### WORK ORDER
All lines of the records below that contain the word "counter" must be listed.

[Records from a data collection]
┌────────

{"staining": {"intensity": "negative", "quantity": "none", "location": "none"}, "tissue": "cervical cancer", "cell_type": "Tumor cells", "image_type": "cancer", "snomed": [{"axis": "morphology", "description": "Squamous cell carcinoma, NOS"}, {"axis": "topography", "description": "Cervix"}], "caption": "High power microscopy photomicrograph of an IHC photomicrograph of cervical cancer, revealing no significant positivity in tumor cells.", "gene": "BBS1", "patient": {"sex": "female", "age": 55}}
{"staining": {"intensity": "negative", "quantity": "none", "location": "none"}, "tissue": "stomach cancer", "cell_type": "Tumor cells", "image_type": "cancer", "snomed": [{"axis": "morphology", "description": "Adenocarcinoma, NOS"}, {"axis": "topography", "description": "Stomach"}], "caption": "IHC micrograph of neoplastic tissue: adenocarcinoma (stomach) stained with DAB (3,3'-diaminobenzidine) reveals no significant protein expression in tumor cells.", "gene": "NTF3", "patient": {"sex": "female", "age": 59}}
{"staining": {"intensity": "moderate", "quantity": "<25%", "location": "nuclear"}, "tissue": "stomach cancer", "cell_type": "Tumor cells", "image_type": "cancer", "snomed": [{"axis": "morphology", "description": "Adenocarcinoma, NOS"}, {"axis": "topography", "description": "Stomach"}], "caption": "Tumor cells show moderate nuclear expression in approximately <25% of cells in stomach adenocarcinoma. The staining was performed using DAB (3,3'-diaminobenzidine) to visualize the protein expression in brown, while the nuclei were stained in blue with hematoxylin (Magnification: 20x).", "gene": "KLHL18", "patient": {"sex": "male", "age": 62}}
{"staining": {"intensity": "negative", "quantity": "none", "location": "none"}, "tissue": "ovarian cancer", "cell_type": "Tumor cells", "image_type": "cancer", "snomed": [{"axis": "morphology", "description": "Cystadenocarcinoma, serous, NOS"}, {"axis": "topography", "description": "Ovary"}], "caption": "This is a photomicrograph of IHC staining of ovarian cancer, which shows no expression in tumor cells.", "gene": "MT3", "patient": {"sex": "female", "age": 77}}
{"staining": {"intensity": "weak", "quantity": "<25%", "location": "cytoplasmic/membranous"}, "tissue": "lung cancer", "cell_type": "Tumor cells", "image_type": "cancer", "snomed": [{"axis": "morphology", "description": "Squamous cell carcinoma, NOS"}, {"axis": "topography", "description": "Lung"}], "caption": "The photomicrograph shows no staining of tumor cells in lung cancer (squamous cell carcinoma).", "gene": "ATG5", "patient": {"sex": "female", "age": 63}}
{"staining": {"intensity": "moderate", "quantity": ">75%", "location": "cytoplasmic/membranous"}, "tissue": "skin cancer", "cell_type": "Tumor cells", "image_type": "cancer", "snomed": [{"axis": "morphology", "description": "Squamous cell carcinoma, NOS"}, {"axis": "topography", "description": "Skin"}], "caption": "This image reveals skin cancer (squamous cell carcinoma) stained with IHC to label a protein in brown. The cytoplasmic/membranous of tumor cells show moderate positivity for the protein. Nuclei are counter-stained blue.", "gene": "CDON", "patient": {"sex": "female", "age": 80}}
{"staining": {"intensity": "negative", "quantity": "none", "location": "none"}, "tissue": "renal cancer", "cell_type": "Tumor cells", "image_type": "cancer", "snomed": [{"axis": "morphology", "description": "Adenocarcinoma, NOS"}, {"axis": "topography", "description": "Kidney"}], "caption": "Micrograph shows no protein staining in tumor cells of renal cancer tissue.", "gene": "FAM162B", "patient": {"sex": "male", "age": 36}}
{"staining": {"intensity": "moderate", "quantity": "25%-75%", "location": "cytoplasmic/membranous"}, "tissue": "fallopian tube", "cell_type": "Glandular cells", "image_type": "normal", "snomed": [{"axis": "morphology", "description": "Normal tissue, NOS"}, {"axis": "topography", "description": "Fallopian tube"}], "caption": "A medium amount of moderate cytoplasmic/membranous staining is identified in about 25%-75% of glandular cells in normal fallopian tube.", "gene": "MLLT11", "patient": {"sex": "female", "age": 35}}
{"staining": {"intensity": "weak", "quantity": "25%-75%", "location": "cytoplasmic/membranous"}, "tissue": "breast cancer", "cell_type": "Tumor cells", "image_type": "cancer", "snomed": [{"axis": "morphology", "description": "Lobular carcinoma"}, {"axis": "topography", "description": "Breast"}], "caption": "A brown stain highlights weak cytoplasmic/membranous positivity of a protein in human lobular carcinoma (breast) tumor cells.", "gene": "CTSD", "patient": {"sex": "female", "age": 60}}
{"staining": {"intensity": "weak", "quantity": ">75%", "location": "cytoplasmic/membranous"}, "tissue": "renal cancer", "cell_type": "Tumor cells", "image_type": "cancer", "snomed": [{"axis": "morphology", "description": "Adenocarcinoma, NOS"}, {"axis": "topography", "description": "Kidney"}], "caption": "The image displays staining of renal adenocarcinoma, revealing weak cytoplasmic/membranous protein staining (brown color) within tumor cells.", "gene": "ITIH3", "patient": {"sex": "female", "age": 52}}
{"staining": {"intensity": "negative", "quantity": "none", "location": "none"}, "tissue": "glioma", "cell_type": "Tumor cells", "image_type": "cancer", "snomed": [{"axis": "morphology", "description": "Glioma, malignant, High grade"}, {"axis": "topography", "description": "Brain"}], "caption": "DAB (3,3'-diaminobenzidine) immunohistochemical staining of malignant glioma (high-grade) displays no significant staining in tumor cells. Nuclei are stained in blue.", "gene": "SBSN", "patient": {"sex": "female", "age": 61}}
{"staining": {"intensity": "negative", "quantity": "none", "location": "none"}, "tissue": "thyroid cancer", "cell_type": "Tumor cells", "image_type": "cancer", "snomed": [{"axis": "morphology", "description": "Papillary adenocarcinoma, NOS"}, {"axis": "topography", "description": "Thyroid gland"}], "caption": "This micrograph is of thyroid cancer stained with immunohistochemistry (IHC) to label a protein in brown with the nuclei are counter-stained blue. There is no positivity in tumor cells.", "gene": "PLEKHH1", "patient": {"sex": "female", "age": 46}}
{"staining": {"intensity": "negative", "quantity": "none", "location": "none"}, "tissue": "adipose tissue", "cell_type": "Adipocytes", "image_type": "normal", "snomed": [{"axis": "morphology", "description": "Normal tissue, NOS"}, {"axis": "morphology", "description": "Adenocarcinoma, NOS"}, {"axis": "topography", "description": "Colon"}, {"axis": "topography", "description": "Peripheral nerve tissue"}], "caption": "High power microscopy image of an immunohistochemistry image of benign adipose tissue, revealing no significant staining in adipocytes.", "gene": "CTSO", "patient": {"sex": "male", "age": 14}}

└────────

### TASK RESPONSE
{"staining": {"intensity": "moderate", "quantity": ">75%", "location": "cytoplasmic/membranous"}, "tissue": "skin cancer", "cell_type": "Tumor cells", "image_type": "cancer", "snomed": [{"axis": "morphology", "description": "Squamous cell carcinoma, NOS"}, {"axis": "topography", "description": "Skin"}], "caption": "This image reveals skin cancer (squamous cell carcinoma) stained with IHC to label a protein in brown. The cytoplasmic/membranous of tumor cells show moderate positivity for the protein. Nuclei are counter-stained blue.", "gene": "CDON", "patient": {"sex": "female", "age": 80}}
{"staining": {"intensity": "negative", "quantity": "none", "location": "none"}, "tissue": "thyroid cancer", "cell_type": "Tumor cells", "image_type": "cancer", "snomed": [{"axis": "morphology", "description": "Papillary adenocarcinoma, NOS"}, {"axis": "topography", "description": "Thyroid gland"}], "caption": "This micrograph is of thyroid cancer stained with immunohistochemistry (IHC) to label a protein in brown with the nuclei are counter-stained blue. There is no positivity in tumor cells.", "gene": "PLEKHH1", "patient": {"sex": "female", "age": 46}}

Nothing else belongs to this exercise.